■ Problem to solve: Could you retype all of the data below exactly as given?

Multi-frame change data
====================
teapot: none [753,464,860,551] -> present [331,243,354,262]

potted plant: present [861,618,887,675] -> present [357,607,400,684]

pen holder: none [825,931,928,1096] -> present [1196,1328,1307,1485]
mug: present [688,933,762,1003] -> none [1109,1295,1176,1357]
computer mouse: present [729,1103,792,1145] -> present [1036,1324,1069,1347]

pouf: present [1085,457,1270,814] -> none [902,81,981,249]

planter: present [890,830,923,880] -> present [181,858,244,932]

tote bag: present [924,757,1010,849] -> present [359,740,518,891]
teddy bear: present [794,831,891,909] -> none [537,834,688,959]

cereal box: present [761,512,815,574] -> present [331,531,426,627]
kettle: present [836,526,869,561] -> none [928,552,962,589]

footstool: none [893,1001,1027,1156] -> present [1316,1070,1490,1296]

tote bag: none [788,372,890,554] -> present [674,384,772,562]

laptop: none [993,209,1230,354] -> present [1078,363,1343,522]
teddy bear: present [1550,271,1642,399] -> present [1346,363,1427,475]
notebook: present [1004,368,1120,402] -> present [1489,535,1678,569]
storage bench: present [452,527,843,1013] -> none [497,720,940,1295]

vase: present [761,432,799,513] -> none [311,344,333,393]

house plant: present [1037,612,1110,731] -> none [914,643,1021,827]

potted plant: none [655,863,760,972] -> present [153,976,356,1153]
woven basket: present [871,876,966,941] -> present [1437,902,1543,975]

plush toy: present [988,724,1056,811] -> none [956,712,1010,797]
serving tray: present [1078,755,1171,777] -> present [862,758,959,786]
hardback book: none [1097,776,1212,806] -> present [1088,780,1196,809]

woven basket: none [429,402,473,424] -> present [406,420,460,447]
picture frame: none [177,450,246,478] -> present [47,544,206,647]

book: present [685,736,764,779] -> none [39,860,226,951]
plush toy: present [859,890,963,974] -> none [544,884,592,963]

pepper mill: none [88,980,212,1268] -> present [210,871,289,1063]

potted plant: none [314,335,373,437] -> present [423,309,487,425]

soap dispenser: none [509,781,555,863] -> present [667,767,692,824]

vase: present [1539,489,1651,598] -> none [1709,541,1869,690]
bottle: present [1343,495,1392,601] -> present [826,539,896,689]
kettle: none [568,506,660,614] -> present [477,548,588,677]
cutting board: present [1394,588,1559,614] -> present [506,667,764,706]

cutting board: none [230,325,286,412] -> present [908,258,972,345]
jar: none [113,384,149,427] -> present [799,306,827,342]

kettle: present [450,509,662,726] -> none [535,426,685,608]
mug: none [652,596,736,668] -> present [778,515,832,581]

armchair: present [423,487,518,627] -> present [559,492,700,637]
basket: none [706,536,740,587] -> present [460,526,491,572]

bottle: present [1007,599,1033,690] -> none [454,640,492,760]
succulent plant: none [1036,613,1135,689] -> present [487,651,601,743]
====================
■ Output of the task:
teapot: none [753,464,860,551] -> present [331,243,354,262]

potted plant: present [861,618,887,675] -> present [357,607,400,684]

pen holder: none [825,931,928,1096] -> present [1196,1328,1307,1485]
mug: present [688,933,762,1003] -> none [1109,1295,1176,1357]
computer mouse: present [729,1103,792,1145] -> present [1036,1324,1069,1347]

pouf: present [1085,457,1270,814] -> none [902,81,981,249]

planter: present [890,830,923,880] -> present [181,858,244,932]

tote bag: present [924,757,1010,849] -> present [359,740,518,891]
teddy bear: present [794,831,891,909] -> none [537,834,688,959]

cereal box: present [761,512,815,574] -> present [331,531,426,627]
kettle: present [836,526,869,561] -> none [928,552,962,589]

footstool: none [893,1001,1027,1156] -> present [1316,1070,1490,1296]

tote bag: none [788,372,890,554] -> present [674,384,772,562]

laptop: none [993,209,1230,354] -> present [1078,363,1343,522]
teddy bear: present [1550,271,1642,399] -> present [1346,363,1427,475]
notebook: present [1004,368,1120,402] -> present [1489,535,1678,569]
storage bench: present [452,527,843,1013] -> none [497,720,940,1295]

vase: present [761,432,799,513] -> none [311,344,333,393]

house plant: present [1037,612,1110,731] -> none [914,643,1021,827]

potted plant: none [655,863,760,972] -> present [153,976,356,1153]
woven basket: present [871,876,966,941] -> present [1437,902,1543,975]

plush toy: present [988,724,1056,811] -> none [956,712,1010,797]
serving tray: present [1078,755,1171,777] -> present [862,758,959,786]
hardback book: none [1097,776,1212,806] -> present [1088,780,1196,809]

woven basket: none [429,402,473,424] -> present [406,420,460,447]
picture frame: none [177,450,246,478] -> present [47,544,206,647]

book: present [685,736,764,779] -> none [39,860,226,951]
plush toy: present [859,890,963,974] -> none [544,884,592,963]

pepper mill: none [88,980,212,1268] -> present [210,871,289,1063]

potted plant: none [314,335,373,437] -> present [423,309,487,425]

soap dispenser: none [509,781,555,863] -> present [667,767,692,824]

vase: present [1539,489,1651,598] -> none [1709,541,1869,690]
bottle: present [1343,495,1392,601] -> present [826,539,896,689]
kettle: none [568,506,660,614] -> present [477,548,588,677]
cutting board: present [1394,588,1559,614] -> present [506,667,764,706]

cutting board: none [230,325,286,412] -> present [908,258,972,345]
jar: none [113,384,149,427] -> present [799,306,827,342]

kettle: present [450,509,662,726] -> none [535,426,685,608]
mug: none [652,596,736,668] -> present [778,515,832,581]

armchair: present [423,487,518,627] -> present [559,492,700,637]
basket: none [706,536,740,587] -> present [460,526,491,572]

bottle: present [1007,599,1033,690] -> none [454,640,492,760]
succulent plant: none [1036,613,1135,689] -> present [487,651,601,743]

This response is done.